La résiliation par l’Inde du contrat constitue une violation du TJE
Les demandeurs avancèrent que l’Inde avait violé le TJE. Si l’Inde argua que la norme TJE incluse à l’article 4(1) de l’APPI n’allait pas au-delà de la norme minimale requise par le droit international coutumier, les demandeurs affirmèrent qu’en l’espèce, une large norme TJE était de mise.
S’appuyant sur l’affaire El Paso c. l’Argentine, le tribunal remarqua que les attentes légitimes des investisseurs étaient centrales au TJE quel que soit le traité d’investissement et que les demandeurs ne pouvaient avoir d’attentes légitimes que l’Inde n’invoquerait jamais l’exception relevant des « intérêts essentiels de sécurité » incluse à l’article 11(3) de l’APPI. Il ajouta par ailleurs que puisque l’Inde n’avait pas informé les demandeurs de la décision du CCS d’annuler le contrat, elle avait violé le principe de bonne foi du droit international ainsi que la norme TJE au titre de l’APPI.
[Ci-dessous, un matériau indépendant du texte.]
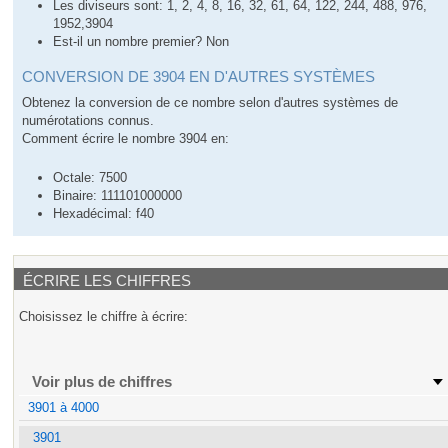
Les diviseurs sont: 1, 2, 4, 8, 16, 32, 61, 64, 122, 244, 488, 976,
1952,3904
Est-il un nombre premier? Non
CONVERSION DE 3904 EN D'AUTRES SYSTÈMES
Obtenez la conversion de ce nombre selon d'autres systèmes de
numérotations connus.
Comment écrire le nombre 3904 en:
Octale: 7500
Binaire: 111101000000
Hexadécimal: f40
ÉCRIRE LES CHIFFRES
Choisissez le chiffre à écrire:
Voir plus de chiffres
3901 à 4000
3901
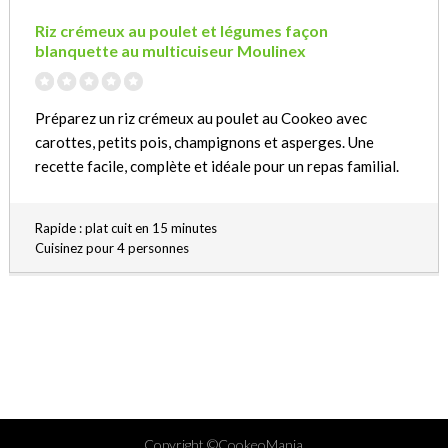
Riz crémeux au poulet et légumes façon
blanquette au multicuiseur Moulinex
Préparez un riz crémeux au poulet au Cookeo avec
carottes, petits pois, champignons et asperges. Une
recette facile, complète et idéale pour un repas familial.
Rapide : plat cuit en 15 minutes
Cuisinez pour 4 personnes
Copyright ©CookeoMania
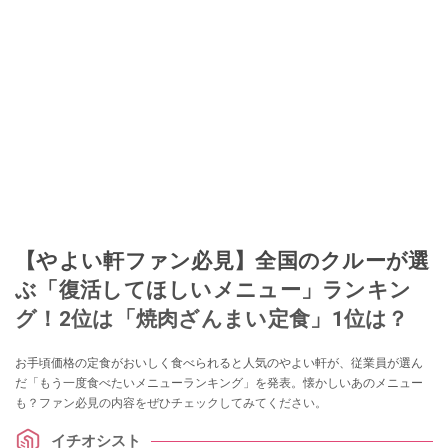
【やよい軒ファン必見】全国のクルーが選
ぶ「復活してほしいメニュー」ランキン
グ！2位は「焼肉ざんまい定食」1位は？
お手頃価格の定食がおいしく食べられると人気のやよい軒が、従業員が選ん
だ「もう一度食べたいメニューランキング」を発表。懐かしいあのメニュー
も？ファン必見の内容をぜひチェックしてみてください。
イチオシスト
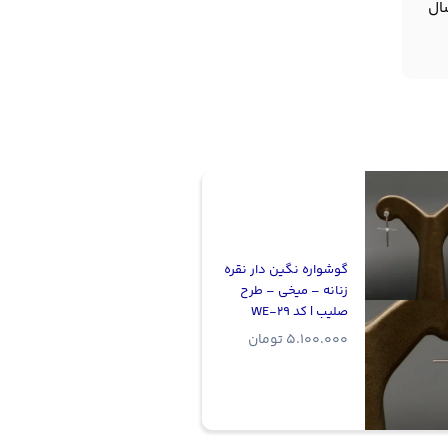
ال
گوشواره نگین دار نقره
زنانه – میخی – طرح
صلیب | کد WE-29
5.100.000
تومان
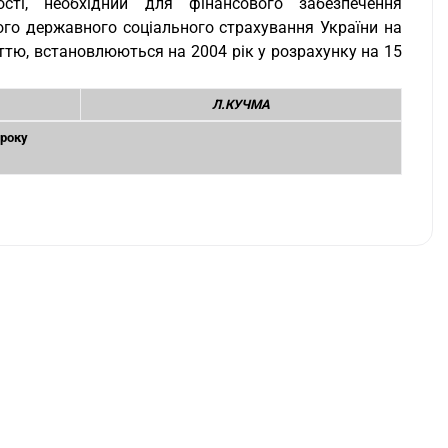
сті, необхідний для фінансового забезпечення
ого державного соціального страхування України на
ттю, встановлюються на 2004 рік у розрахунку на 15
Л.КУЧМА
 року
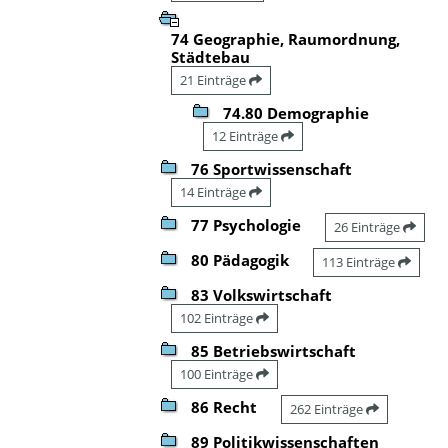
74 Geographie, Raumordnung,
Städtebau
21 Einträge
74.80 Demographie
12 Einträge
76 Sportwissenschaft
14 Einträge
77 Psychologie
26 Einträge
80 Pädagogik
113 Einträge
83 Volkswirtschaft
102 Einträge
85 Betriebswirtschaft
100 Einträge
86 Recht
262 Einträge
89 Politikwissenschaften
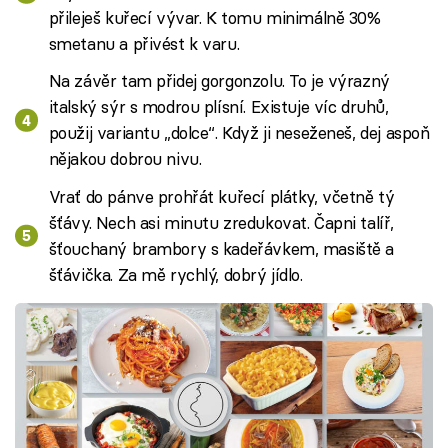
přileješ kuřecí vývar. K tomu minimálně 30%
smetanu a přivést k varu.
Na závěr tam přidej gorgonzolu. To je výrazný
italský sýr s modrou plísní. Existuje víc druhů,
použij variantu „dolce“. Když ji neseženeš, dej aspoň
nějakou dobrou nivu.
Vrať do pánve prohřát kuřecí plátky, včetně tý
šťávy. Nech asi minutu zredukovat. Čapni talíř,
šťouchaný brambory s kadeřávkem, masiště a
šťávička. Za mě rychlý, dobrý jídlo.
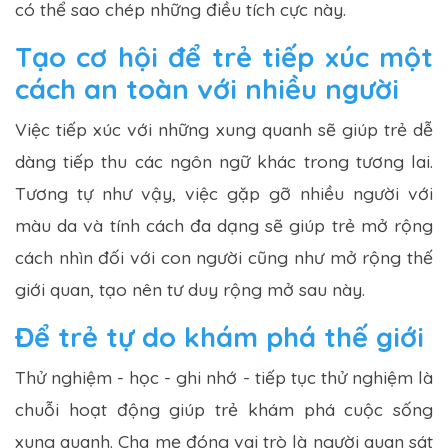
có thể sao chép những điều tích cực này.
Tạo cơ hội để trẻ tiếp xúc một
cách an toàn với nhiều người
Việc tiếp xúc với những xung quanh sẽ giúp trẻ dễ
dàng tiếp thu các ngôn ngữ khác trong tương lai.
Tương tự như vậy, việc gặp gỡ nhiều người với
màu da và tính cách đa dạng sẽ giúp trẻ mở rộng
cách nhìn đối với con người cũng như mở rộng thế
giới quan, tạo nên tư duy rộng mở sau này.
Để trẻ tự do khám phá thế giới
Thử nghiệm - học - ghi nhớ - tiếp tục thử nghiệm là
chuỗi hoạt động giúp trẻ khám phá cuộc sống
xung quanh. Cha mẹ đóng vai trò là người quan sát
Les autres recours sont rejetés
Le tribunal rejeta les recours portant sur la nature prétendument déraisonnable et discriminatoire des mesures, puisqu’aucune preuve ne permettait de suggérer que les mesures prises par l’Inde visaient spécifiquement les investisseurs ou investissements étrangers.
La décision et les coûts
À la majorité, le tribunal rendit une décision sur la responsabilité concluant que la résiliation du contrat équivalait à une expropriation des investissements des demandeurs en Inde et constituait un déni de TJE. Il détermina donc que l’Inde devait indemniser les demandeurs pour la part de l’investissement (40 pour cents) qui n’était pas protégée par les intérêts essentiels de sécurité de l’Inde.
L’opinion divergente de David R. Haigh
L’arbitre David R. Haigh n’était pas d’accord avec l’opinion de la majorité quant à l’argument de la « sécurité essentielle » invoqué par l’Inde. Selon lui, l’unique objectif de l’Inde était de veiller à ce que le contrat soit annulé ou résilié à moindres frais, et il était donc inutile de tenter de déterminer une attribution raisonnable du spectre aux fins de la sécurité nationale ou d’autres objectifs. Aussi, selon lui, la saisie de la partie du spectre en bande S était une expropriation pure et simple à des fins publiques, relevant de l’article 6 de l’APPI.
Remarques : le tribunal était composé de Marc Lalonde (président nommé par les co-arbitres, de nationalité canadienne), de David R. Haigh (nommé par les demandeurs, de nationalité canadienne) et d’Anil Dev Singh (nommé par le défendeur, de nationalité indienne). La décision est disponible sur https://www.italaw.com/sites/default/files/case-documents/italaw9750.pdf et l’opinion divergente de David R. Haigh est disponible sur https://www.italaw.com/sites/default/files/case-documents/italaw9751.pdf.
Gladwin Issac est diplômé de l’Université nationale de droit de Gujarat, en Inde.
[1] En français dans le texte, n.d.l.t.